• [Article]
Poor View B! I felt like it was getting way more hate than it deserved, so I decided to do a little research to find which original pattern Butterick based it off of. I contacted the company hoping that they would have more information, but they sent only a very vague reply: “These patterns are inspired by vintage patterns from Butterick in that year. Beyond that it would take some digging to get more answers from you.

I didn’t press them much further, but turned to my usual Googling method and found out that the lacy cuffs were a brief fad around 1912:

View F in this Sears Catalog ad has the same squared lace cuffs.

And the single-sided lapel? That was a larger trend that was popular throughout the 1910s, especially in 1911 and 1912:

The Delineator, 1911
The Delineator was one of Butterick’s pattern advertising magazines and I wish there full issues to comb through on the web so that I might see if there is either of the B6093 designs in them! How awesome would that be?! But, alas…

The Delineator, November 1911

Day and walking dresses, from 1912, “De Gracieuse”

• [Stored dataset items]
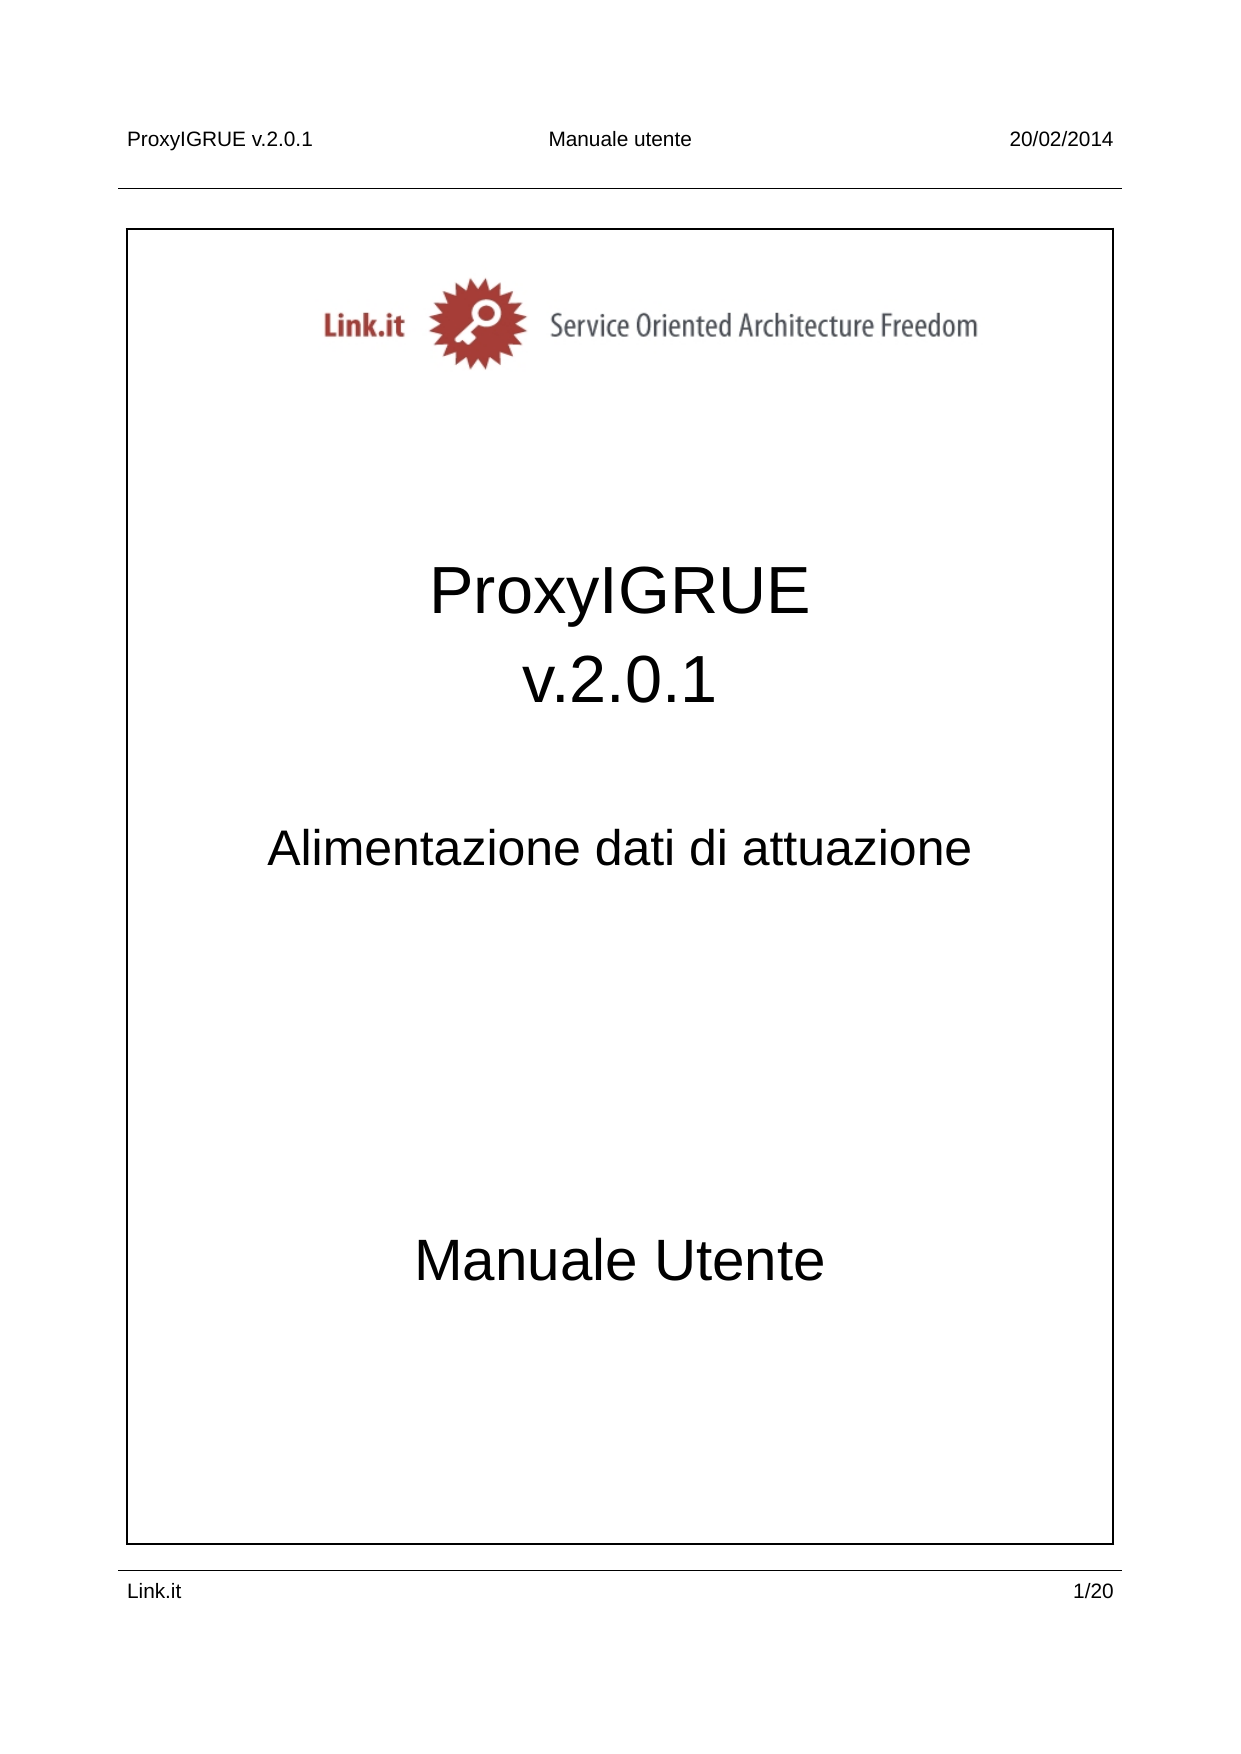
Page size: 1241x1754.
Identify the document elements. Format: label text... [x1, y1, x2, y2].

list ProxyIGRUE [137, 551, 1103, 628]
picture [294, 263, 1008, 390]
list Alimentazione dati di attuazione [137, 818, 1103, 876]
list v.2.0.1 [137, 640, 1103, 717]
list Manuale Utente [137, 1226, 1103, 1293]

• [Challenges]
1. Based on the Butterick pattern post, decide whether each statement agrees with it. Answer yes or no for each, quoting the words of the post that decide it.
(a) The company sent a detailed reply about the original pattern.
(b) The lacy cuffs were a brief fad around 1912.
(c) The single-sided lapel was popular throughout the 1910s.
2. According to the Butterick pattern post, what was The Delineator?
3. Carry on the Butterick pattern post from its last line.

• [Final answers]
1.
(a) No: "they sent only a very vague reply"
(b) Yes: "the lacy cuffs were a brief fad around 1912"
(c) Yes: "a larger trend that was popular throughout the 1910s, especially in 1911 and 1912"

2. It was one of Butterick's pattern advertising magazines.

3.
Silk Dress, circa 1911-1915 (the seller dates it to 1915, but it looks earlier)

Donaldson’s of Minneapolis Evening Gown, circa 1914
This gown is from the Glenbow Museum website which has a tendency to not hyperlink well, so I am including the item number here: C-4600. This is one of those gowns that is dangerous to wear–I might drool all over it!

However, the illustration that most caught my attention was this one:

Mode Illustree, November 5th, 1911
From a now-defunct eBay auction, sadly. But at least the image survived!

I liked everything about it and it looked like a perfect candidate for transforming View A from shamed to acclaimed!

Aside from the single lapel, this dress design has fan of lace that stands out from one side of the collar. Perhaps this was what the designers were trying to emulate in their design? Having an asymmetrical lace drape was popular and could be bought pre-manufactured to add to your dress.

The American Dressmaker, April 1912

collar with side ruffle

Collars with side ruffles in the Sears, Roebuck, and Company catalog from 1912 (see the whole thing here!)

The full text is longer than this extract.